_TASK ITEM:_
Your reply should hold every entry below exactly as written and none of the pictures.

_SUPPLIED RECORDS:_
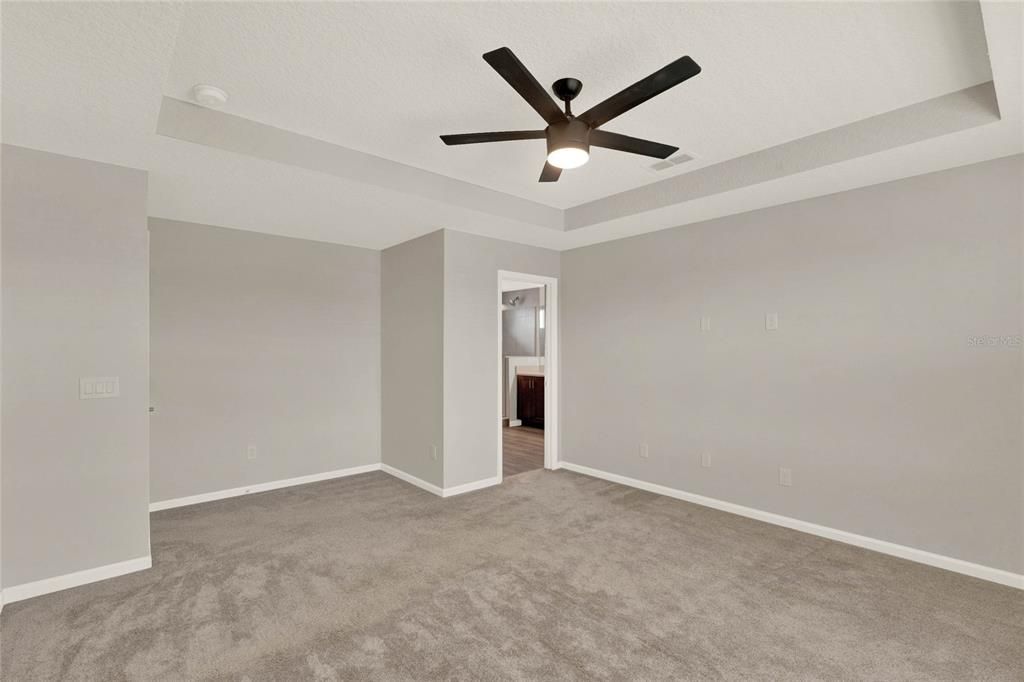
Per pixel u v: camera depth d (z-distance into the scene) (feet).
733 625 7.48
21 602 8.04
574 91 7.22
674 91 7.78
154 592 8.40
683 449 13.58
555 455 16.99
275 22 5.98
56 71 6.08
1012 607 7.97
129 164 8.96
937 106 8.00
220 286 13.70
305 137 9.30
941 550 9.39
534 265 16.33
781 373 11.60
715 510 12.71
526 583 8.79
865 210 10.33
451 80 7.38
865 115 8.61
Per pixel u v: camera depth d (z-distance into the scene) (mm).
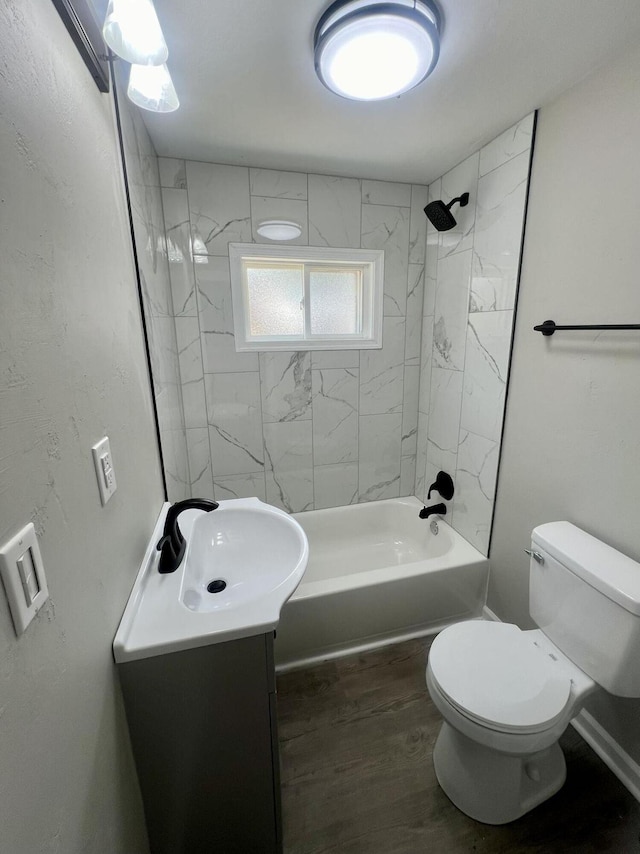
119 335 979
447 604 1889
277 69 1164
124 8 711
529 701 1076
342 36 963
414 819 1177
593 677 1161
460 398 2018
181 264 1902
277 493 2357
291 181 1946
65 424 630
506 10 958
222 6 925
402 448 2531
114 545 842
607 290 1210
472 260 1836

_SOLUTION FOR THIS PROBLEM:_
Per pixel u v: camera depth d (z-distance into the scene) (feet).
733 625 7.48
21 602 8.04
574 91 7.22
674 91 7.78
154 592 8.40
683 449 13.58
555 455 16.99
275 22 5.98
56 71 6.08
1012 607 7.97
129 164 8.96
937 106 8.00
220 286 13.70
305 137 9.30
941 550 9.39
534 265 16.33
781 373 11.60
715 510 12.71
526 583 8.79
865 210 10.33
451 80 7.38
865 115 8.61
Per pixel u v: camera depth d (z-distance into the scene) (mm).
119 335 979
447 604 1889
277 69 1164
124 8 711
529 701 1076
342 36 963
414 819 1177
593 677 1161
460 398 2018
181 264 1902
277 493 2357
291 181 1946
65 424 630
506 10 958
222 6 925
402 448 2531
114 545 842
607 290 1210
472 260 1836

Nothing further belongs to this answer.